→ EXERCISE SET
1) Name every type of crack that the passage on cracked rod cross sections describes.
2) Write the next portion of the passage on cracked rod cross sections, picking up after its last sentence.

→ READING PASSAGE
· · · · · · ·

Cross sections of rods with a central crack (a), two symmetric edge cracks (b), and a ring crack (c).

for a central crack,

$$ {\displaystyle \begin{array}{cc}{K}_1=\frac{Q\left({x}_c\right)}{bh}\sqrt{\uppi a}{F}_1\left(\upgamma \right),& {F}_1\left(\upgamma \right)\end{array}}=\left(1+0.122{\cos}^2\frac{\uppi \upgamma}{2}\right)\sqrt{\frac{2}{\uppi \upgamma}\tan \frac{\uppi \upgamma}{2}} $$

(17)

for two symmetric cracks, and

$$ {\displaystyle \begin{array}{ccc}{K}_1=\frac{Q\left({x}_c\right)}{\uppi {r}^2}\sqrt{\uppi r}{F}_1\left(\upbeta \right),& \mathrm{where}\;\upbeta =1-\upgamma, & {F}_1\end{array}}\left(\upbeta \right)=0.5\left(1+0.5\upbeta -0.37{\upbeta}^2-0.36{\upbeta}^3+0.731{\upbeta}^4\right)\sqrt{\upgamma} $$

(18)

for a ring crack.

· · · · · · ·

→ Stored data entries
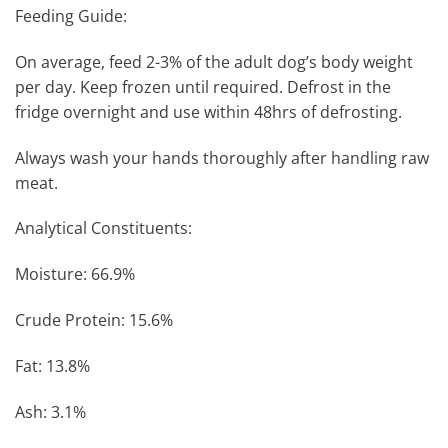
Feeding Guide:
On average, feed 2-3% of the adult dog’s body weight
per day. Keep frozen until required. Defrost in the
fridge overnight and use within 48hrs of defrosting.
Always wash your hands thoroughly after handling raw
meat.
Analytical Constituents:
Moisture: 66.9%
Crude Protein: 15.6%
Fat: 13.8%
Ash: 3.1%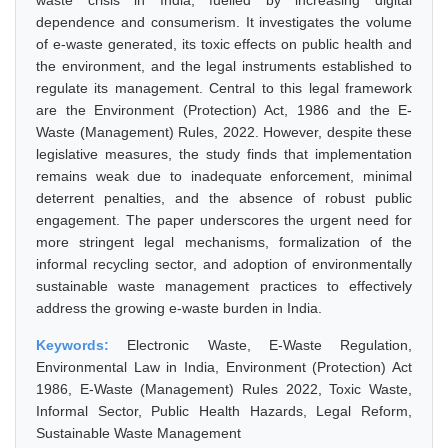
waste crisis in India, fuelled by increasing digital
dependence and consumerism. It investigates the volume
of e-waste generated, its toxic effects on public health and
the environment, and the legal instruments established to
regulate its management. Central to this legal framework
are the Environment (Protection) Act, 1986 and the E-
Waste (Management) Rules, 2022. However, despite these
legislative measures, the study finds that implementation
remains weak due to inadequate enforcement, minimal
deterrent penalties, and the absence of robust public
engagement. The paper underscores the urgent need for
more stringent legal mechanisms, formalization of the
informal recycling sector, and adoption of environmentally
sustainable waste management practices to effectively
address the growing e-waste burden in India.
Keywords:
Electronic Waste, E-Waste Regulation,
Environmental Law in India, Environment (Protection) Act
1986, E-Waste (Management) Rules 2022, Toxic Waste,
Informal Sector, Public Health Hazards, Legal Reform,
Sustainable Waste Management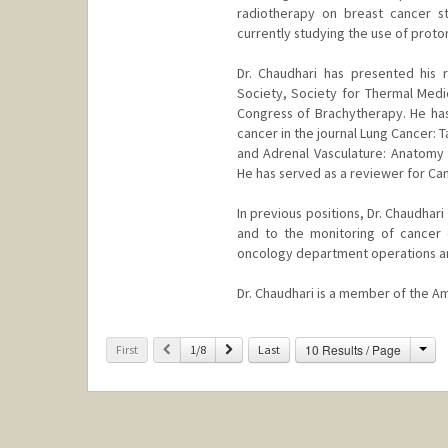
radiotherapy on breast cancer s
currently studying the use of prot
Dr. Chaudhari has presented his 
Society, Society for Thermal Medi
Congress of Brachytherapy. He has 
cancer in the journal Lung Cancer: 
and Adrenal Vasculature: Anatomy 
He has served as a reviewer for Ca
In previous positions, Dr. Chaudha
and to the monitoring of cancer c
oncology department operations and
Dr. Chaudhari is a member of the A
Cha
Previous
Next
10 Results / Page
First
1/8
Last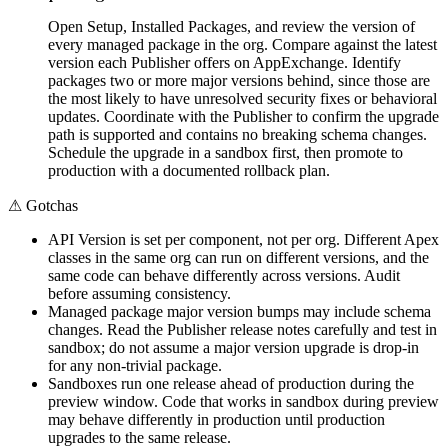
Open Setup, Installed Packages, and review the version of
every managed package in the org. Compare against the latest
version each Publisher offers on AppExchange. Identify
packages two or more major versions behind, since those are
the most likely to have unresolved security fixes or behavioral
updates. Coordinate with the Publisher to confirm the upgrade
path is supported and contains no breaking schema changes.
Schedule the upgrade in a sandbox first, then promote to
production with a documented rollback plan.
⚠
Gotchas
API Version is set per component, not per org. Different Apex
classes in the same org can run on different versions, and the
same code can behave differently across versions. Audit
before assuming consistency.
Managed package major version bumps may include schema
changes. Read the Publisher release notes carefully and test in
sandbox; do not assume a major version upgrade is drop-in
for any non-trivial package.
Sandboxes run one release ahead of production during the
preview window. Code that works in sandbox during preview
may behave differently in production until production
upgrades to the same release.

· · · · · · ·

→ RESPONSE LIST
1) A central crack, two symmetric edge cracks, and a ring crack.

2)
Figure 14 shows the comparison of calculated plots of \( {\overline{A}}_{2,1}^a\left(\upgamma \right) \) for the case of vibration excitation by a concentrated force P sin vt applied to the cross section \( {x}_P=l\;\mathrm{at}\kern0em \frac{h}{l}=\frac{D}{l}=\frac{0.02}{0.23} \) for all types of cracks considered in this paper, of relative depth γ = 0.2, located in the cross section x_c = 0.1l of a cantilever rod.

Fig. 14.

Dependence of the vibrodiagnostic indicator \( {\overline{A}}_{2,1}^a \), on the relative depth γ of a crack located in the cross section x_c = 0.1l , in the cases of vibration excitation by a force P sin _t for cantilever-supported rods of rectangular (1, 3, 4) and circular (2, 5) cross section with an edge crack (1, 2), a central crack (4), a ring crack (5), and two symmetric cracks (3).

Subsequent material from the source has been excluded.